Carlo III, che quando è a Napoli non è ancora Carlo III ma è Carlo di Borbone, incentiva durante il suo regno tutta una serie di riforme che si inquadrano nel contesto dell’Illuminismo e che vanno incontro alle esigenze dei riformatori napoletani: sviluppo dell’economia, rapporti con la Chiesa su basi più eque, cioè vengono ridimensionati una serie di privilegi ecclesiastici, una riforma fiscale e un tentativo non riuscito di ridurre i privilegi dei feudatari che, quest’ultimi, per questioni di carattere internazionale, riescono a bloccare. Con Francesco di Paola, invece, il Mezzogiorno è stato divulgato in tutto il mondo attraverso la forte spiritualità di un uomo del Mezzogiorno. La stessa fondazione dell’Ordine dei Minimi, che ha le sue radici in Calabria, è stata vista come la diffusione di un Ordine meridionale, calabrese, in Europa. Francesco, addirittura, poi, una volta che va in Francia, chiamato dal re Luigi XI, diventa anche consigliere del sovrano, ottiene così la grazia e l’appoggio del re di Francia per la fondazione nel 1493 di un Ordine che è, appunto, quello dei Minimi e riesce a fondare tutta una serie di conventi, parecchi conventi, sia in Francia, in Spagna, in Germania sia in Boemia. Non possiamo scordarci che Alessandro Boyl fu discepolo del calabrese Francesco di Paola e a Santo Domingo fondò la prima chiesa cristiana del Nuovo Mondo. A Napoli, in piazza del Plebiscito, intorno c’è una scritta: è un ex voto che il figlio di Carlo III, Ferdinando IV, il quale era stato esule dal 1806 al 1815 in Sicilia, aveva fatto al Santo di Paola per erigergli la basilica se lui fosse ritornato sul trono di Napoli. Infine, sia Federico d’Aragona che Francesco di Paola hanno condiviso nel 1562 lo scempio dei loro cadaveri da parte degli Ugonotti; quando l’ultimo re aragonese diventa re, nel 1496, a un certo punto è costretto alla fuga perché stanno arrivando i francesi e gli spagnoli che se lo contendono; si rifugia in Francia e non in Spagna per odio nei confronti del cugino, perché non era stato leale e quando muore viene sepolto nella stessa chiesa conventuale, a Tours, dove sarebbe stato sepolto e venerato Francesco di Paola”.
Quale prossimo libro le piacerebbe scrivere per continuare a raccontarci il Mezzogiorno d'Italia, alla ribalta delle cronache con le gesta di personaggi che, in parte, cambiarono il suo volto?
“Spero di seguire questa epopea perché è molto interessante; conto di fare un nuovo libro sugli Aragonesi di Napoli e sarà una prosecuzione, per certi aspetti, delle vicende meridionali sotto i successori di ‘Alfonso il Magnanimo’, anche con fatti che riguardano la Calabria durante un periodo in cui il regno di Napoli torna ad essere uno stato indipendente.
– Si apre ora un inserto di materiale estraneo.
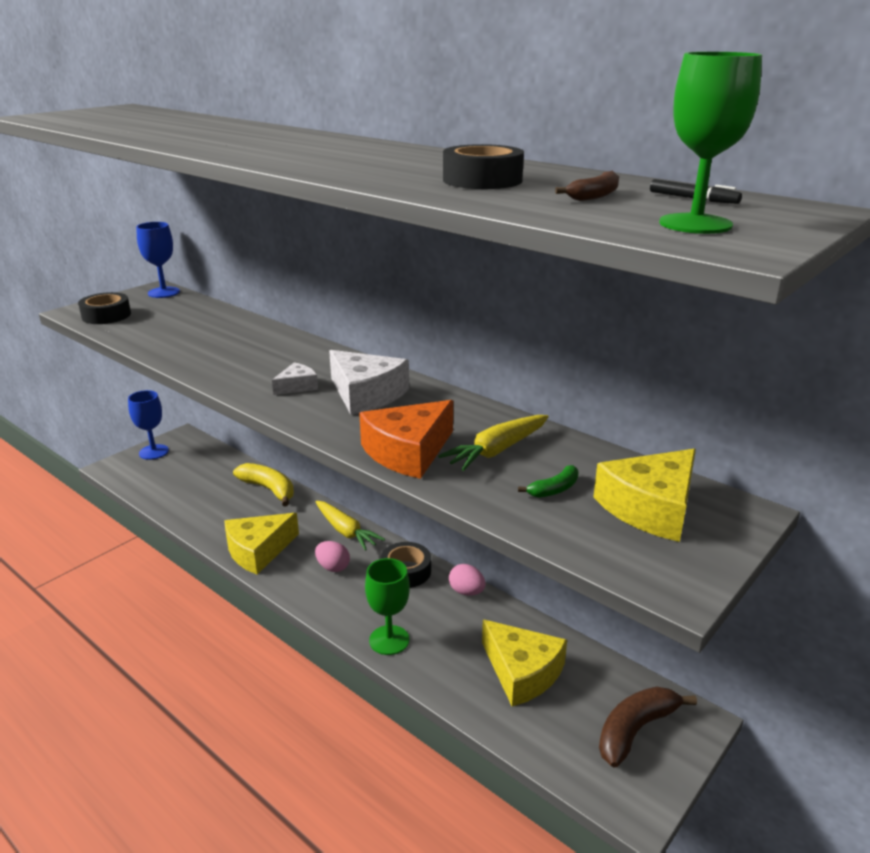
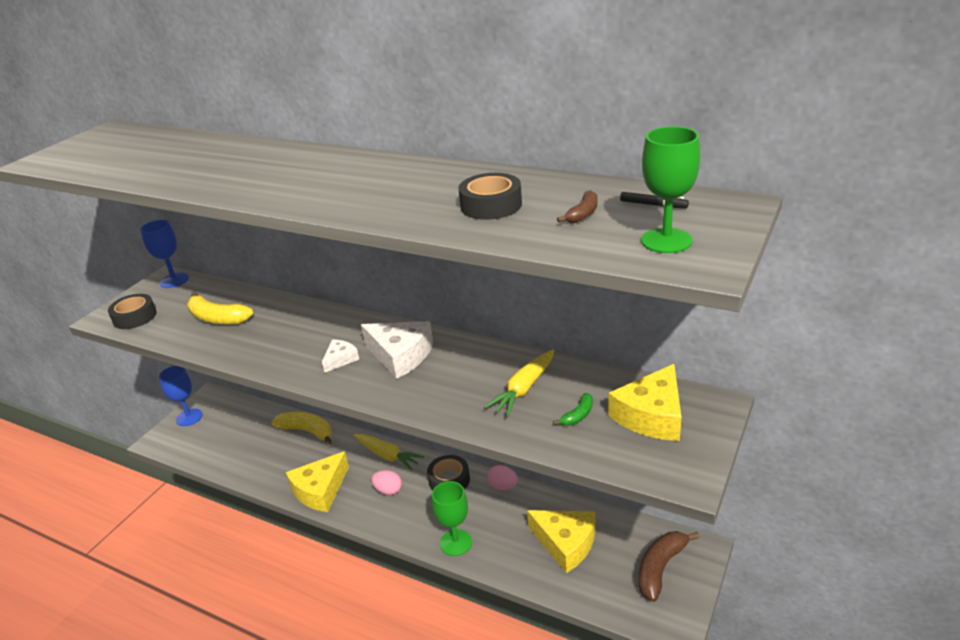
camera: 10 degrees left, 5 degrees up
(187, 330) = (217, 318): none -> yellow banana
(408, 452) = (456, 405): orange cheese -> none

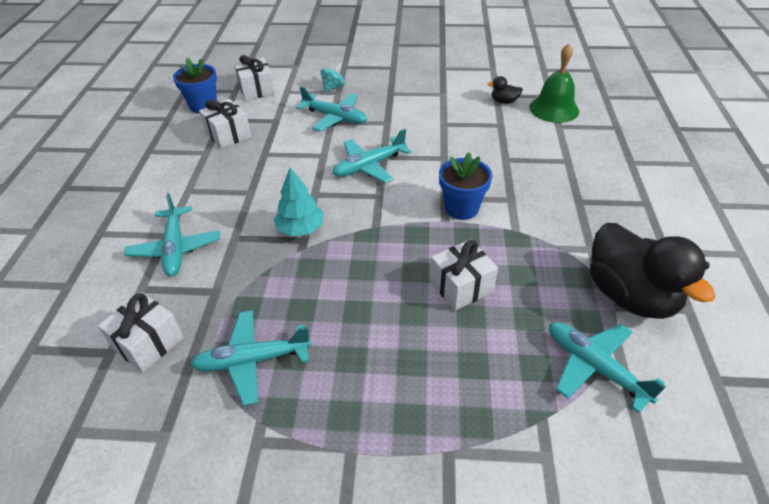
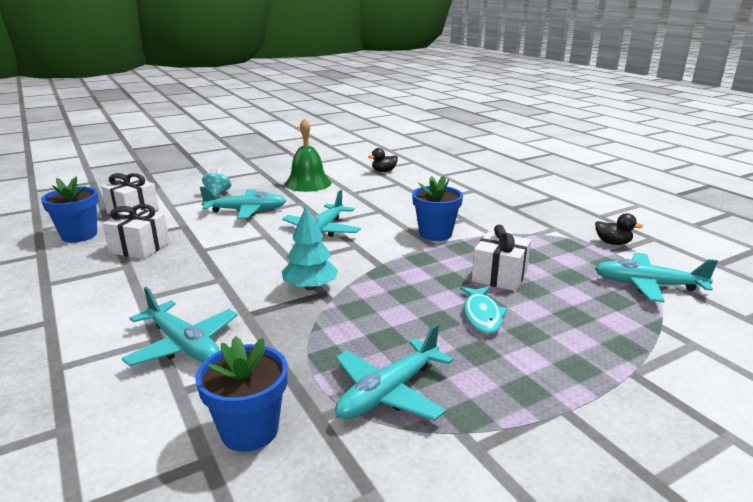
camera: 35 degrees left, 20 degrees down
(148, 343) = (249, 430): white gift -> blue flower pot
(396, 323) = (482, 315): none -> turquoise fish
(554, 109) = (426, 167): green bell -> green bell (308, 183)
(630, 296) = (613, 243): black duck -> black duck, size x0.41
In Calabria ci furono tutta una serie di scontri: Cosenza sarebbe stata messa a ferro e fuoco; Reggio riesce a liberarsi da un signore feudale, è la fase degli scontri fra Reggio e le Motte. E’, inoltre, un periodo molto importante nella storia europea: siamo nella seconda metà del Quattrocento, quando si afferma lo Stato nazionale in Spagna come in Francia e in Inghilterra; è in atto un tentativo per la formazione di uno Stato moderno assoluto, per comprimere i privilegi dei feudatari e della Chiesa; questo tentativo, soprattutto per quanto riguarda i privilegi dei feudatari, avviene anche nel Mezzogiorno d’Italia con risultati per certi versi positivi ma non completamente”.